Time for a new semaphore type?

[Posted April 5, 2005 by corbet]

The Linux kernel uses two basic mutual exclusion primitives internally: spinlocks (which are fast, but require that critical sections be atomic) and semaphores (which are slower, but can sleep). These mechanisms are adequate for most uses, but there are exceptions. Trond Myklebust has encountered one of those exceptions when working on the NFSv4 code. In NFSv4, there are situations where non-atomic code must obtain a lock, but the thread cannot block at that point without risking deadlocks. So Trond set out to add an asynchronous capability to the Linux semaphore implementation - a way to request that a function be called at some point in the future when the semaphore becomes available. He encountered a little problem, however: each architecture implements its own, highly-optimized semaphore code, often in assembly language. To add functionality to semaphores, he would have to dig into more than 20 different implementations, and, somehow, ensure that they all still work afterward.

Rather than dive into that jungle, Trond elected to start over. The result is a new semaphore type which Trond calls an "iosem." At its core, an iosem looks much like a regular semaphore:

    #include <linux/iosem.h>

    void iosem_init(struct iosem *sem);
    void iosem_lock(struct iosem *sem);
    void iosem_unlock(struct iosem *sem);

A call to iosem_lock() is similar to a call to down(); it will block until the semaphore is available.

The definition of an iosem structure is simple:

    struct iosem {
	unsigned long state;
	wait_queue_head_t wait;
    };

Whenever a thread releases the lock, it will perform a wakeup on the given wait queue entry. For the synchronous locking case, that will cause the threads waiting for the lock to be scheduled; one of them will then succeed in acquiring that lock. Everything works as one might expect.

2.6 wait queues are flexible things, however. In particular, it is possible to replace the function that is called when a wakeup occurs; this capability turns a wait queue into a fairly general notification mechanism. The iosem code takes advantage of this mechanism to allow different things to happen when an iosem becomes available. For example, consider this interface:

    struct iosem_work {
	struct work_struct work;
	struct iosem_wait waiter;
    };

    void iosem_work_init(struct iosem_work *work,
                         void (*func) (void *), void *data);

    int iosem_lock_and_schedule_work(struct iosem *sem,
                                     struct iosem_work *work);

A thread using this interface sets up a function (func), then calls iosem_lock_and_schedule_work(). If the iosem is available, func will be called immediately, with the lock held. Otherwise, a special entry will be added to the iosem's wait queue, and the call to iosem_lock_and_schedule_work() will return immediately. At some future time, func will be called (with the lock held) by way of a workqueue. Either way, func must release the lock when it is done.

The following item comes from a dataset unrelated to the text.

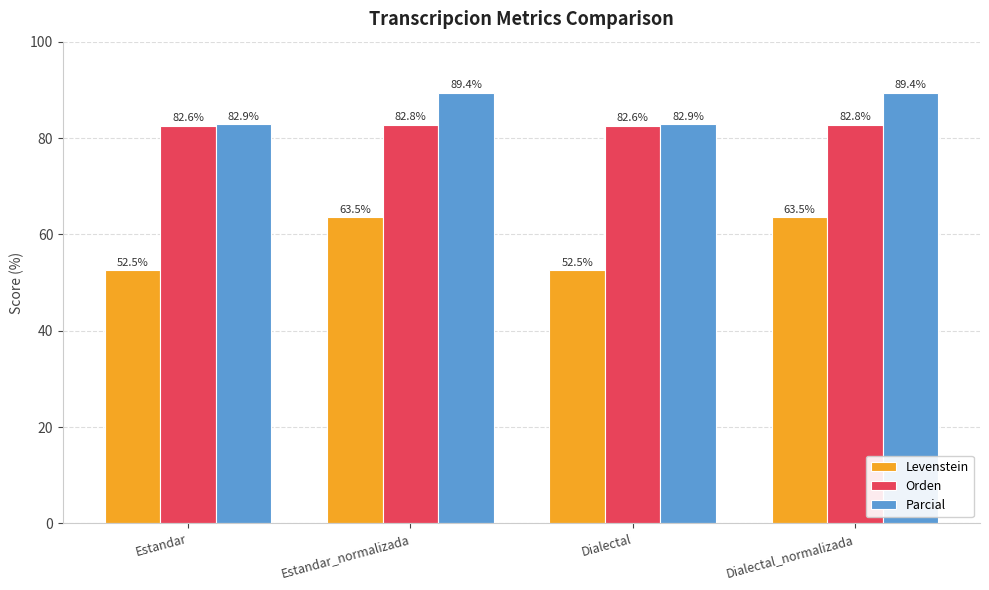

Which series has the widest spread of values?

Levenstein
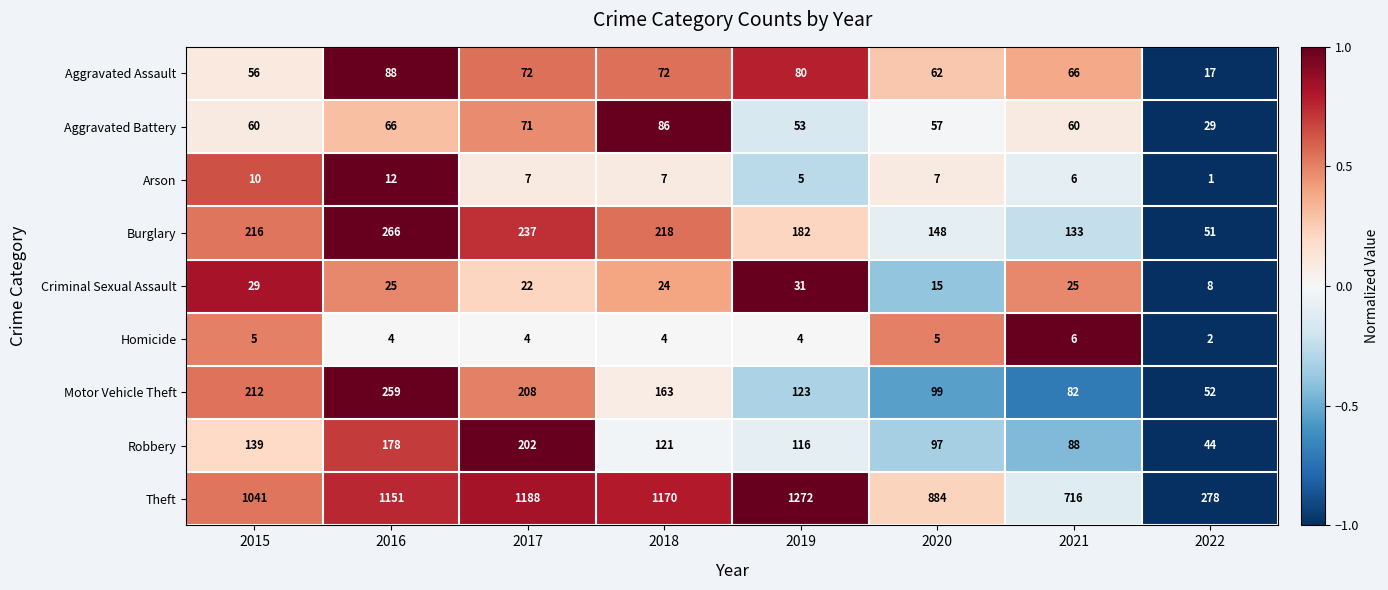

Rank the series by their maximum value, from highest to lowest.

Theft, Burglary, Motor Vehicle Theft, Robbery, Aggravated Assault, Aggravated Battery, Criminal Sexual Assault, Arson, Homicide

Other sorts of behavior could easily be added to this interface. Since the same code is used for all architectures, the iosem mechanism is relatively easy to extend. There has been some interest from maintainers of other parts of the kernel (asynchronous I/O, for example) in using this mechanism. There have been a few complaints, however, about the name and about adding a wholly new mutual exclusion primitive to the kernel. In particular, Benjamin LaHaise (who has recently resurfaced on the kernel lists) has stated that it would be better to rationalize the current semaphore implementation - and said that he would do the work. So, while an asynchronous semaphore implementation is likely to get into the kernel, the form it will take is not yet clear.

Index entries for this article
Kernel	Semaphores

Time for a new semaphore type?

Posted Apr 29, 2005 0:18 UTC (Fri) by julian_sun (guest, #27892) [Link]

How is this different from spawning another kernel thread to wait for the lock and executes the function when the new thread acquires the lock? Seems to me it is "much ado about nothing".